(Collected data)
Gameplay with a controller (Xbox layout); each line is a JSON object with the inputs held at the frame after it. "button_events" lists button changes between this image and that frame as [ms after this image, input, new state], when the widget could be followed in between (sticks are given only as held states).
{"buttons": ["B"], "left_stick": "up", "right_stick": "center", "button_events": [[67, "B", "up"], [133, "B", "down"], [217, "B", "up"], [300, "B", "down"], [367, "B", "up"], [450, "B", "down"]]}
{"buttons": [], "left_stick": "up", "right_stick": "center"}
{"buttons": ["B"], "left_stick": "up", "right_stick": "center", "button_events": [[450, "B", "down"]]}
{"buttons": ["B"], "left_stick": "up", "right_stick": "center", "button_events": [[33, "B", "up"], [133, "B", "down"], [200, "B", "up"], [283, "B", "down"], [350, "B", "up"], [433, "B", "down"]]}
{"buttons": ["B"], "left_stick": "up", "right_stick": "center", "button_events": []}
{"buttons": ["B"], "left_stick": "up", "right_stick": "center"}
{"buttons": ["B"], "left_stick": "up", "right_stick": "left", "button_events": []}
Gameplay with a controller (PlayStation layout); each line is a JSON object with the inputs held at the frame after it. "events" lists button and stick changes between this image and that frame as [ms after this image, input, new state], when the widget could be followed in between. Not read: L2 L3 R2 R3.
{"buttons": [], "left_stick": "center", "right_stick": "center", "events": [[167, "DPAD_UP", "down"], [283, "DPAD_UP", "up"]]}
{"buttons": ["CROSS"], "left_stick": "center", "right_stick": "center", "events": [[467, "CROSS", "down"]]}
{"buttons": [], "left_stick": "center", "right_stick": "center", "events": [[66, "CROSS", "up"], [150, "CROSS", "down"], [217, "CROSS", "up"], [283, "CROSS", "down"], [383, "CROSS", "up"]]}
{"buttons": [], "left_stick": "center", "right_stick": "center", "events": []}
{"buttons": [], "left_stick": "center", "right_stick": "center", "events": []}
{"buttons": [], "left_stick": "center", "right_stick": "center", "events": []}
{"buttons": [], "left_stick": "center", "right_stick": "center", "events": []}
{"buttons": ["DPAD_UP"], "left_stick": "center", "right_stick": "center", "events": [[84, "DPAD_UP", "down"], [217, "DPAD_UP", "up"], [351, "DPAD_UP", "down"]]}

Your goal — Each and every record above needs writing out exactly.

Written answer —
Gameplay with a controller (Xbox layout); each line is a JSON object with the inputs held at the frame after it. "button_events" lists button changes between this image and that frame as [ms after this image, input, new state], when the widget could be followed in between (sticks are given only as held states).
{"buttons": ["B"], "left_stick": "up", "right_stick": "center", "button_events": [[67, "B", "up"], [133, "B", "down"], [217, "B", "up"], [300, "B", "down"], [367, "B", "up"], [450, "B", "down"]]}
{"buttons": [], "left_stick": "up", "right_stick": "center"}
{"buttons": ["B"], "left_stick": "up", "right_stick": "center", "button_events": [[450, "B", "down"]]}
{"buttons": ["B"], "left_stick": "up", "right_stick": "center", "button_events": [[33, "B", "up"], [133, "B", "down"], [200, "B", "up"], [283, "B", "down"], [350, "B", "up"], [433, "B", "down"]]}
{"buttons": ["B"], "left_stick": "up", "right_stick": "center", "button_events": []}
{"buttons": ["B"], "left_stick": "up", "right_stick": "center"}
{"buttons": ["B"], "left_stick": "up", "right_stick": "left", "button_events": []}
Gameplay with a controller (PlayStation layout); each line is a JSON object with the inputs held at the frame after it. "events" lists button and stick changes between this image and that frame as [ms after this image, input, new state], when the widget could be followed in between. Not read: L2 L3 R2 R3.
{"buttons": [], "left_stick": "center", "right_stick": "center", "events": [[167, "DPAD_UP", "down"], [283, "DPAD_UP", "up"]]}
{"buttons": ["CROSS"], "left_stick": "center", "right_stick": "center", "events": [[467, "CROSS", "down"]]}
{"buttons": [], "left_stick": "center", "right_stick": "center", "events": [[66, "CROSS", "up"], [150, "CROSS", "down"], [217, "CROSS", "up"], [283, "CROSS", "down"], [383, "CROSS", "up"]]}
{"buttons": [], "left_stick": "center", "right_stick": "center", "events": []}
{"buttons": [], "left_stick": "center", "right_stick": "center", "events": []}
{"buttons": [], "left_stick": "center", "right_stick": "center", "events": []}
{"buttons": [], "left_stick": "center", "right_stick": "center", "events": []}
{"buttons": ["DPAD_UP"], "left_stick": "center", "right_stick": "center", "events": [[84, "DPAD_UP", "down"], [217, "DPAD_UP", "up"], [351, "DPAD_UP", "down"]]}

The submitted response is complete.